Source data:
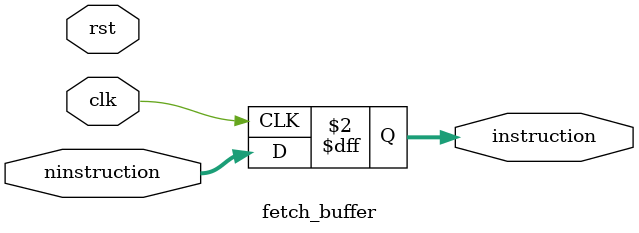
<source format=sv>
module fetch_buffer(
    input logic clk,
    input logic rst,
    
    //input stage data
    input logic [0:63] ninstruction,

    //output stage data
    output logic [0:63] instruction,
);

always_ff @ (posedge clk) begin
    instruction <= ninstruction;
end

endmodule
</source>
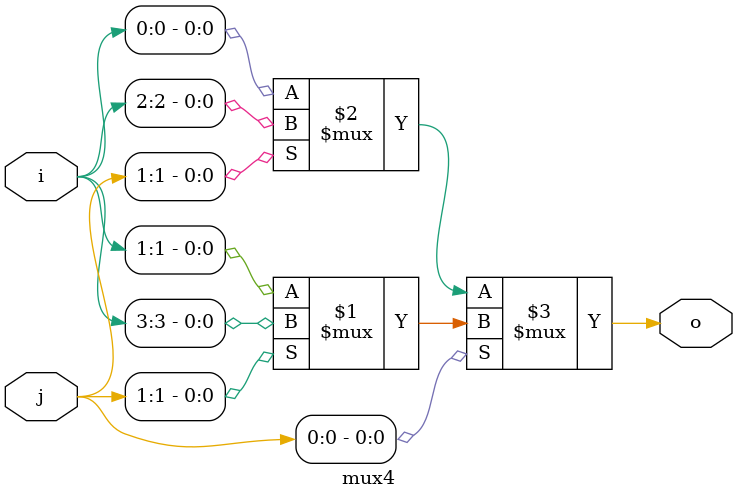
<source format=v>
module mux4(output wire o,input wire [3:0] i,input wire [1:0] j);
assign o=j[0]?j[1]?i[3]:i[1]:j[1]?i[2]:i[0];
endmodule
</source>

Your objective: Copy out every line in the listing where the word "logic" appears.

Response:
    input logic clk,
    input logic rst,
    input logic [0:63] ninstruction,
    output logic [0:63] instruction,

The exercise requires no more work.